◆ **TRY IT**
Write out every record below exactly as it appears, omitting the pictures.
── RECORDS SUPPLIED
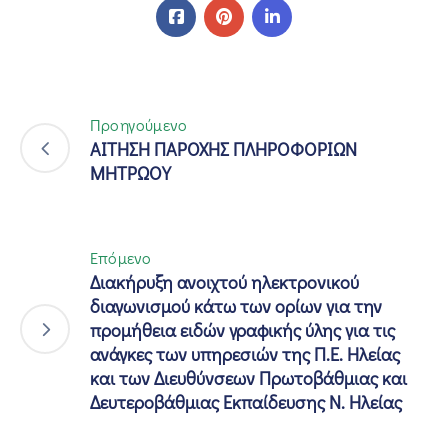
Προηγούμενο
ΑΙΤΗΣΗ ΠΑΡΟΧΗΣ ΠΛΗΡΟΦΟΡΙΩΝ
ΜΗΤΡΩΟΥ
Επόμενο
Διακήρυξη ανοιχτού ηλεκτρονικού
διαγωνισμού κάτω των ορίων για την
προμήθεια ειδών γραφικής ύλης για τις
ανάγκες των υπηρεσιών της Π.Ε. Ηλείας
και των Διευθύνσεων Πρωτοβάθμιας και
Δευτεροβάθμιας Εκπαίδευσης Ν. Ηλείας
────
◆ **EXERCISE OUTPUT**
Προηγούμενο
ΑΙΤΗΣΗ ΠΑΡΟΧΗΣ ΠΛΗΡΟΦΟΡΙΩΝ
ΜΗΤΡΩΟΥ
Επόμενο
Διακήρυξη ανοιχτού ηλεκτρονικού
διαγωνισμού κάτω των ορίων για την
προμήθεια ειδών γραφικής ύλης για τις
ανάγκες των υπηρεσιών της Π.Ε. Ηλείας
και των Διευθύνσεων Πρωτοβάθμιας και
Δευτεροβάθμιας Εκπαίδευσης Ν. Ηλείας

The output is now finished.